— Нечестно! — завопил Валтар, барахтаясь на полу, красный от злости.
— Пожалуйся на меня Мириа.
— Да пошел ты.
— Поехал. Здесь стало слишком…
Договорить я не успел. В дверь тренировочного зала забежал Кайл и подскочил ко мне.
— Лейр, — он схватился за моё кресло, — нужно поговорить. Сейчас.
Я кивнул и выкатился в коридор. Кайл озирался, будто за нами гнались.
— Мириа перевербовала Селлана и братьев Хортов. Это уже двадцать наших, перешедших к ней!
Я ощутил, как что-то холодное заползло в грудь.
— Когда?
— Вчера. Она… — Кайл проглотил, — она говорит всем, что ты струсил после вашего боя и сдался. И ей верят.
— Твою мать. Перемирие для нее, что, пустой звук?
— Что будешь делать?
Я сжал кулаки.
— Пока ничего. У меня есть дело поважнее этих детских игр, я не могу отвлекаться.

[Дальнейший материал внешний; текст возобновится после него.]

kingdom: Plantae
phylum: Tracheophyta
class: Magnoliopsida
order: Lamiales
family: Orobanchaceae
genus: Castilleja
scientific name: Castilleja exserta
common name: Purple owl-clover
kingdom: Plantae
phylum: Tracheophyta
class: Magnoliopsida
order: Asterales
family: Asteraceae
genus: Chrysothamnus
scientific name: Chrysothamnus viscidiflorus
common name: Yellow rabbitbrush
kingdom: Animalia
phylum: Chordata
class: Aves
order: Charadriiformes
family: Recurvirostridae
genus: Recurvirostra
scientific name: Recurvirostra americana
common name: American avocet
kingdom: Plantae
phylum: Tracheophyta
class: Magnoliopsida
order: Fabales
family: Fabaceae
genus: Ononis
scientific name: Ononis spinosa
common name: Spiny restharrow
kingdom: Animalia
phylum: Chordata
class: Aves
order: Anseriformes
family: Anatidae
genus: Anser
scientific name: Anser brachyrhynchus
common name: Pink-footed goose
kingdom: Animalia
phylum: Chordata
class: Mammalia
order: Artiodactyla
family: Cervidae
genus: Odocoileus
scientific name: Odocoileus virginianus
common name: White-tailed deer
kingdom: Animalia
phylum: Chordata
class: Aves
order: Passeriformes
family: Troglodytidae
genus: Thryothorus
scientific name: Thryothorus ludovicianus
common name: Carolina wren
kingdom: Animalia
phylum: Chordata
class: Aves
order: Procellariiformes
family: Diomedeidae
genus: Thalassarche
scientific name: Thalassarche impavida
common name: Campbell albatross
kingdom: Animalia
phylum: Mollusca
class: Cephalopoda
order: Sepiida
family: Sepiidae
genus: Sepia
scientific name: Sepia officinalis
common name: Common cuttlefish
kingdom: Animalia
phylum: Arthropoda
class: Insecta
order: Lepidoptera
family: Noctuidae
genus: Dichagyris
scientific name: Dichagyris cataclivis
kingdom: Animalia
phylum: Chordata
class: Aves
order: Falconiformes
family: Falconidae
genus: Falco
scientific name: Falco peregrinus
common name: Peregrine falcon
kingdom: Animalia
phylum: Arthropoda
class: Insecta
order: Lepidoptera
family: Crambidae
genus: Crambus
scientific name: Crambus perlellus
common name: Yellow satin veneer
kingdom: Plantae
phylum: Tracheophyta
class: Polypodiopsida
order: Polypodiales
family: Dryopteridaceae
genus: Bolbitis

Столовая центра, как потревоженный улей. Я сидел в углу, методично пережевывая безвкусную овсянку. Настроения не было, к тому же я не спал нормально с самого спасения Даргана, так что усталость одолевала.
А потом вдруг услышал:
— … подстроил нападение на арене. Испугался дуэли с Мириа и решил сорвать испытание. Из-за него умерло много ребят, но администрация замяла дело в обмен на его секрет использования Потока с параличом.
— Да иди ты! Неужели так вообще можно?
— А кто главной ветви запретит?
— Ну, тоже верно…
Ложка с тихим чавканьем плюхнулась обратно в тарелку. Мириа, дорогая моя, это по-моему перебор.
Дверь распахнулась с таким грохотом, что где-то в коридоре звякнуло стекло. Я переехал порог комнаты отдыха южного крыла, давно уже ставшей штаб-квартирой фракции Мириа.
Она сидела в кресле у камина, длинные пальцы перебирали страницы книги — той самой, что я когда-то подарил ей в насмешку. Теперь это выглядело как мой собственный провал.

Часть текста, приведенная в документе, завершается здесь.